━━ PASSAGE SHOWN
CONTENTS

Home
Updates
Software
Electronics
Music
Resume
Contact


YouTube
BlueSky
GitHub
LinkedIn
Twitter

HTTPS VERSION


W65C832 In An FPGA

Posted: October 16, 2024

Introduction

Back in the 80's, the Western Design Center (WDC) created a 16 bit version of the 6502 CPU called the W65C816. I believe it was created for the Apple IIgs computer, although it was also used in the Super Nintendo. It appears they had a data sheet for a 32 bit version of the chip called the W65C832. I decided to do a Verilog version of it in an FPGA.

I updated naken_asm so it has a .65832 directive that allows immediate values for things like lda and such to have a .l modifier so it can do 32 bit values now.

The instruction set is able to access 16MB of RAM. The FPGA itself has a small amount of block RAM that this w65c832 core uses as 4k of RAM at the bottom of memory (for zero / direct page), 4k as ROM, and 4k as pages for a Winbond W25Q128J flash chip. More on that further on this page.

The Verilog source code is available on GitHub and currently works with an IceFun board, but I plan to do something a little bigger with it later.

Joe Davisson also created a bootloader for this core. It uses XMODEM so programs can be uploaded into into the core using a term program like MiniCom. I'll post a binary so anyone can buy the IceFun board and just use their simple uploading software to load it. No need to build the Verilog from source code. More info about that on his website: XMODEM Bootloader

Related Projects @mikekohn.net

FPGA: FPGA VGA, Nexys2, Glow In The Dark Memory, Intel 8008, F100-L, RISC-V, x86 / 68000, MSP430, PowerPC, W65C832

65C832

The chip itself has 3 registers still:

A (8/16/32 bit accumulator) X (8/16/32 bit index x) Y (8/16/32 bit index y)

Along with some more internal registers of the 6502 and some newer 65C816 registers:

SP (16 bit stack pointer) PC (16 bit program counter) DR (Direct Register - 65C816) DRB (Data Bank Register - 65C816) PRB (Program Bank Register to extend PC to 24 bit - 65C816)
━━━━
━━ TASK DATA
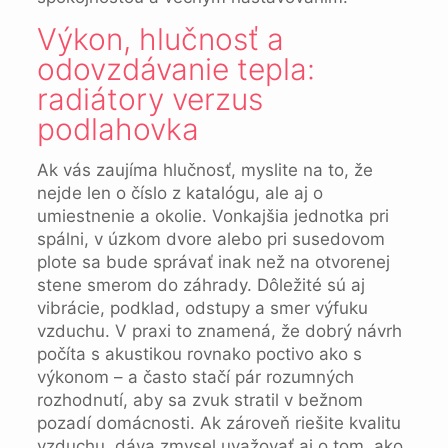
Výkon, hlučnosť a
odovzdávanie tepla:
radiátory verzus
podlahovka
Ak vás zaujíma hlučnosť, myslite na to, že
nejde len o číslo z katalógu, ale aj o
umiestnenie a okolie. Vonkajšia jednotka pri
spálni, v úzkom dvore alebo pri susedovom
plote sa bude správať inak než na otvorenej
stene smerom do záhrady. Dôležité sú aj
vibrácie, podklad, odstupy a smer výfuku
vzduchu. V praxi to znamená, že dobrý návrh
počíta s akustikou rovnako poctivo ako s
výkonom – a často stačí pár rozumných
rozhodnutí, aby sa zvuk stratil v bežnom
pozadí domácnosti. Ak zároveň riešite kvalitu
vzduchu, dáva zmysel uvažovať aj o tom, ako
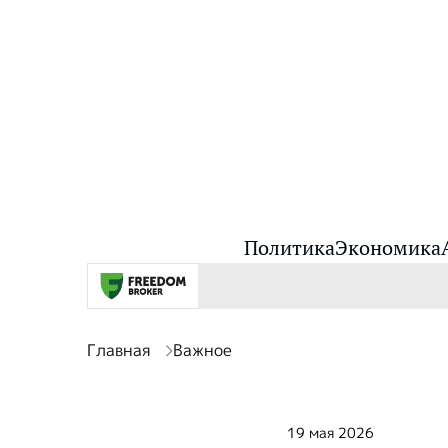
Политика
Экономика
Главная
Важное
19 мая 2026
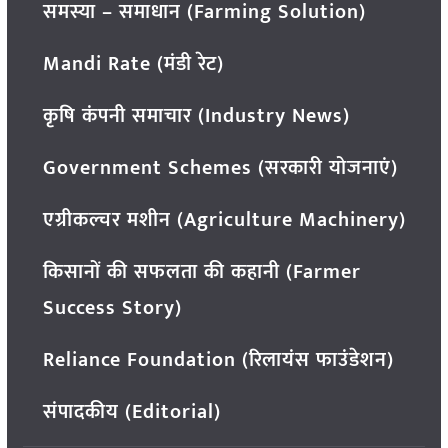
समस्या – समाधान (Farming Solution)
Mandi Rate (मंडी रेट)
कृषि कंपनी समाचार (Industry News)
Government Schemes (सरकारी योजनाएं)
एग्रीकल्चर मशीन (Agriculture Machinery)
किसानों की सफलता की कहानी (Farmer
Success Story)
Reliance Foundation (रिलायंस फाउंडेशन)
संपादकीय (Editorial)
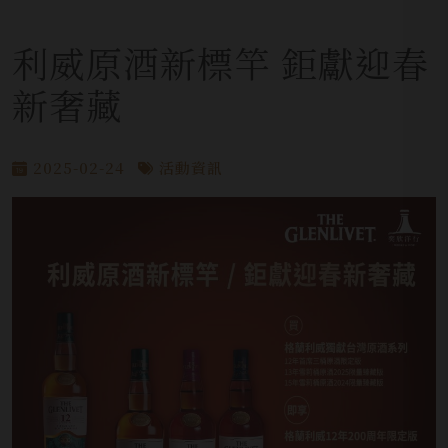
利威原酒新標竿 鉅獻迎春
新奢藏
2025-02-24
活動資訊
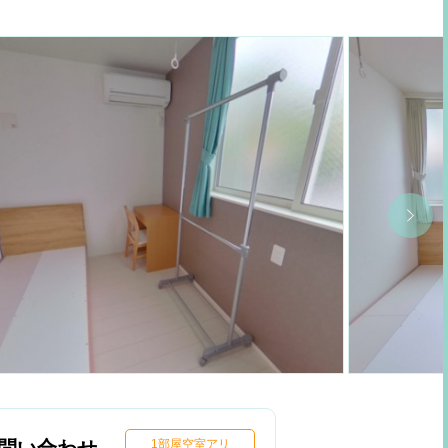
1部屋空室アリ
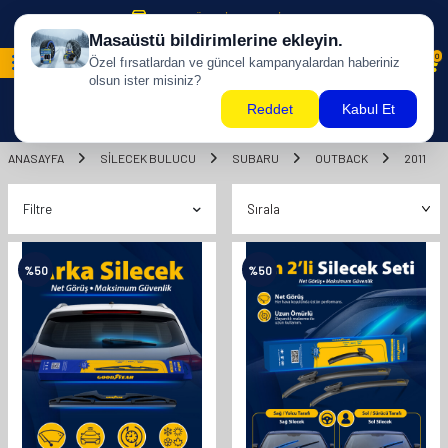
500 TL ÜZERİ KARGO BİZDEN !
0
ANASAYFA
SILECEK BULUCU
SUBARU
OUTBACK
2011
Filtre
%
50
%
50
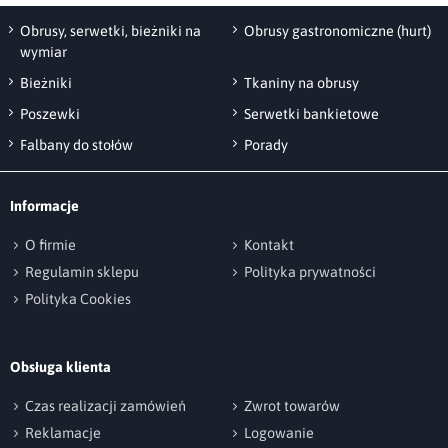
Obrusy, serwetki, bieżniki na
Obrusy gastronomiczne (hurt)
wymiar
Bieżniki
Tkaniny na obrusy
Poszewki
Serwetki bankietowe
Falbany do stołów
Porady
Informacje
O firmie
Kontakt
Regulamin sklepu
Polityka prywatności
Polityka Cookies
Obsługa klienta
Czas realizacji zamówień
Zwrot towarów
Reklamacje
Logowanie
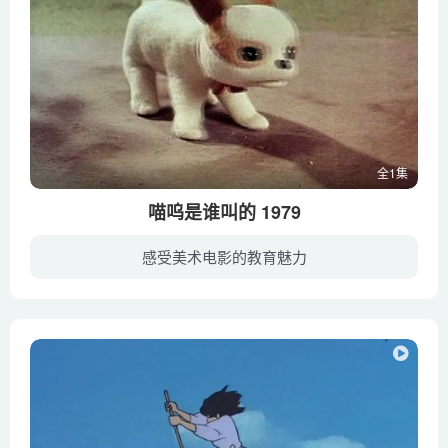
全1集
喵呜是谁叫的 1979
感受美术电影的教育魅力
小狗胖胖由于年龄太小，一直被主人关在家里，从来没有出过门。有天，它禁不住田野里美丽的鲜花和转动的风车的诱惑，挣脱布绳跑出了家门。刚出门，它就被一声“喵呜”吸引，于是止不住好奇想知道...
━━━━
- **TASK LIST**:
• 1. The W65C832 page says there is no need to build the Verilog from source code. What reason does it give?
• 2. Write out the rows from their first line up to and including the line containing "výkonom – a často stačí pár rozumných", leaving out the pictures.

- **REPLIES**:
• 1. The author will post a binary. Anyone can then buy the IceFun board and load it with the simple uploading software.

• 2.
Výkon, hlučnosť a
odovzdávanie tepla:
radiátory verzus
podlahovka
Ak vás zaujíma hlučnosť, myslite na to, že
nejde len o číslo z katalógu, ale aj o
umiestnenie a okolie. Vonkajšia jednotka pri
spálni, v úzkom dvore alebo pri susedovom
plote sa bude správať inak než na otvorenej
stene smerom do záhrady. Dôležité sú aj
vibrácie, podklad, odstupy a smer výfuku
vzduchu. V praxi to znamená, že dobrý návrh
počíta s akustikou rovnako poctivo ako s
výkonom – a často stačí pár rozumných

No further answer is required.